◆ Records to use ◆
*** Block opens ***
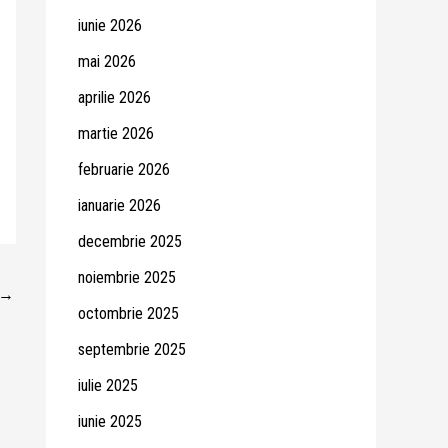
iunie 2026
mai 2026
aprilie 2026
martie 2026
februarie 2026
ianuarie 2026
decembrie 2025
noiembrie 2025
→
octombrie 2025
septembrie 2025
iulie 2025
iunie 2025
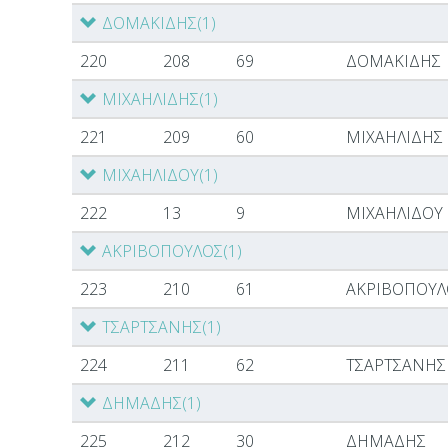
ΔΟΜΑΚΙΔΗΣ
(1)
220
208
69
ΔΟΜΑΚΙΔΗΣ
ΜΙΧΑΗΛΙΔΗΣ
(1)
221
209
60
ΜΙΧΑΗΛΙΔΗΣ
ΜΙΧΑΗΛΙΔΟΥ
(1)
222
13
9
ΜΙΧΑΗΛΙΔΟΥ
ΑΚΡΙΒΟΠΟΥΛΟΣ
(1)
223
210
61
ΑΚΡΙΒΟΠΟΥΛ
ΤΣΑΡΤΣΑΝΗΣ
(1)
224
211
62
ΤΣΑΡΤΣΑΝΗΣ
ΔΗΜΑΔΗΣ
(1)
225
212
30
ΔΗΜΑΔΗΣ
*** Block closes ***
◆ About this task ◆
Exactly repeat the data above; the pictures do not belong in your copy.

◆ Solution for this exercise ◆
iunie 2026
mai 2026
aprilie 2026
martie 2026
februarie 2026
ianuarie 2026
decembrie 2025
noiembrie 2025
→
octombrie 2025
septembrie 2025
iulie 2025
iunie 2025
ΔΟΜΑΚΙΔΗΣ
(1)
220
208
69
ΔΟΜΑΚΙΔΗΣ
ΜΙΧΑΗΛΙΔΗΣ
(1)
221
209
60
ΜΙΧΑΗΛΙΔΗΣ
ΜΙΧΑΗΛΙΔΟΥ
(1)
222
13
9
ΜΙΧΑΗΛΙΔΟΥ
ΑΚΡΙΒΟΠΟΥΛΟΣ
(1)
223
210
61
ΑΚΡΙΒΟΠΟΥΛ
ΤΣΑΡΤΣΑΝΗΣ
(1)
224
211
62
ΤΣΑΡΤΣΑΝΗΣ
ΔΗΜΑΔΗΣ
(1)
225
212
30
ΔΗΜΑΔΗΣ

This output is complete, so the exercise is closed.